__Dataset records__.
»»

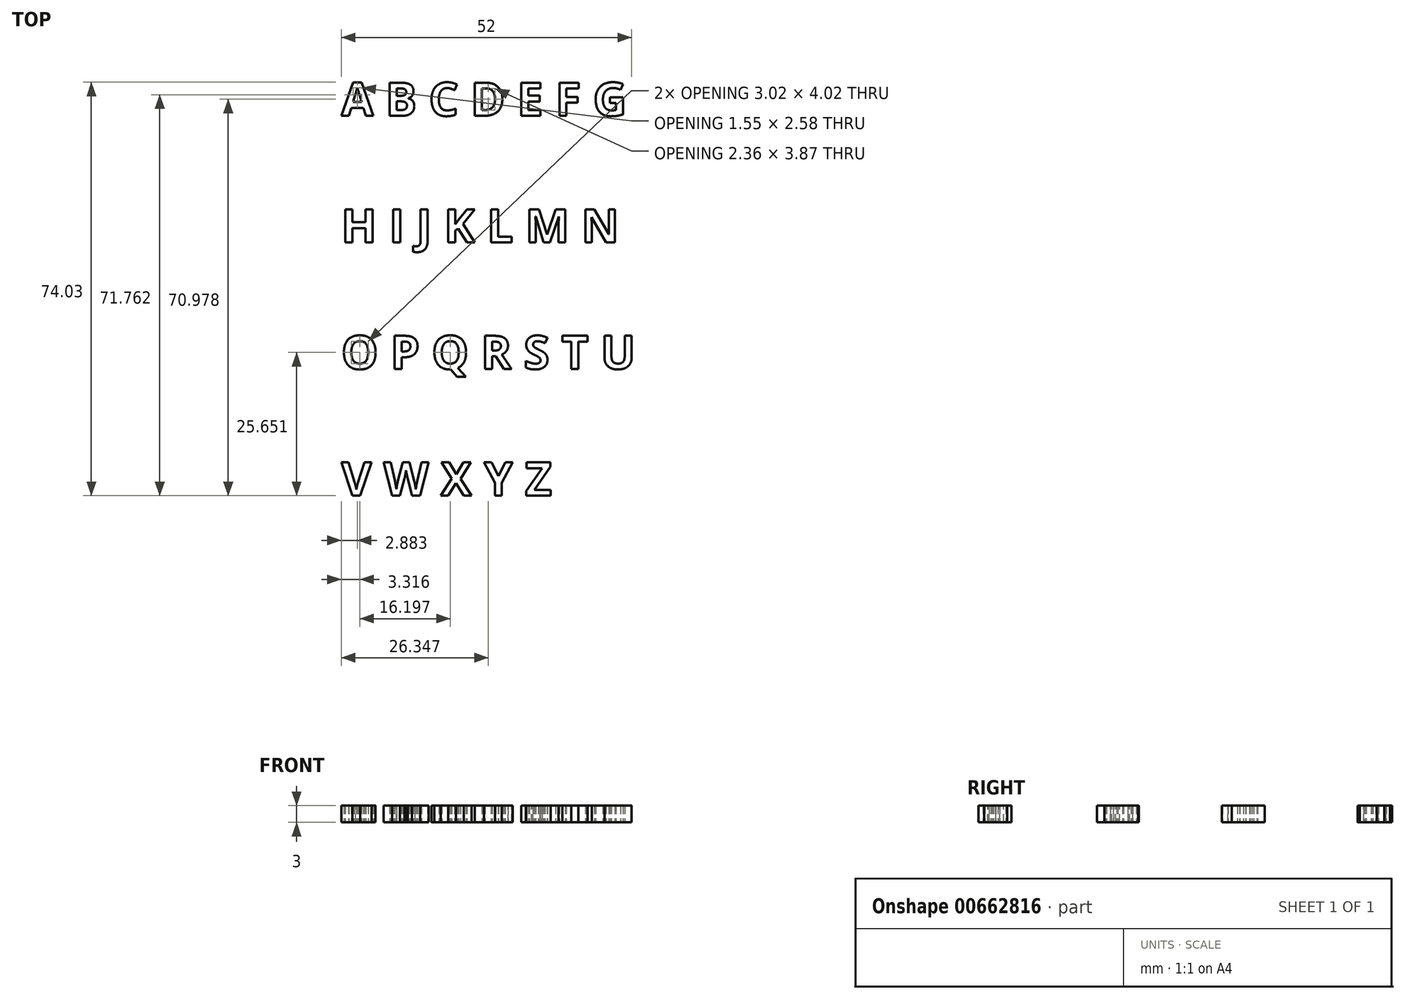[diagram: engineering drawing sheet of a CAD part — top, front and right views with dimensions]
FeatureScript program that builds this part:
annotation { "Feature Type Name" : "Feature", "Feature Type Description" : "" }
export const myFeature = defineFeature(function(context is Context, id is Id, definition is map)
    precondition{}
    {
        {
            var Q0;
            Q0=qCreatedBy(makeId("Top.planeOp"),FACE);
            var sketch = newSketch(context, id + "F0", { "sketchPlane" : qUnion([Q0])});
            skPoint(sketch, "E0.middle", {"position": v(-24.74, 7.18) * mm});
            skText(sketch, "E1", { "text": "A B C D E F G \n\nH I J K L M N\n\nO P Q R S T U\n\nV W X Y Z ", "fontName": "OpenSans-Bold.ttf"});
            const initialGuessF0  = {"E1": [-0.06653, 0.0315, 1, 0, 0.006]};
            skSetInitialGuess(sketch, initialGuessF0);
            skSolve(sketch);
        }
        {
            var Q0;
            Q0=qSketchRegion(id+"F0",true);
            extrude(context, id + "F1", {"entities" : qUnion([Q0]), "depth" : 3 * mm, "offsetDistance" : 25 * mm});
        }
    });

««

__What you will do__. Please copy every item above line for line, with no changes, and leave out the pictures.

__Finished task__.
[diagram: engineering drawing sheet of a CAD part — top, front and right views with dimensions]
FeatureScript program that builds this part:
annotation { "Feature Type Name" : "Feature", "Feature Type Description" : "" }
export const myFeature = defineFeature(function(context is Context, id is Id, definition is map)
    precondition{}
    {
        {
            var Q0;
            Q0=qCreatedBy(makeId("Top.planeOp"),FACE);
            var sketch = newSketch(context, id + "F0", { "sketchPlane" : qUnion([Q0])});
            skPoint(sketch, "E0.middle", {"position": v(-24.74, 7.18) * mm});
            skText(sketch, "E1", { "text": "A B C D E F G \n\nH I J K L M N\n\nO P Q R S T U\n\nV W X Y Z ", "fontName": "OpenSans-Bold.ttf"});
            const initialGuessF0  = {"E1": [-0.06653, 0.0315, 1, 0, 0.006]};
            skSetInitialGuess(sketch, initialGuessF0);
            skSolve(sketch);
        }
        {
            var Q0;
            Q0=qSketchRegion(id+"F0",true);
            extrude(context, id + "F1", {"entities" : qUnion([Q0]), "depth" : 3 * mm, "offsetDistance" : 25 * mm});
        }
    });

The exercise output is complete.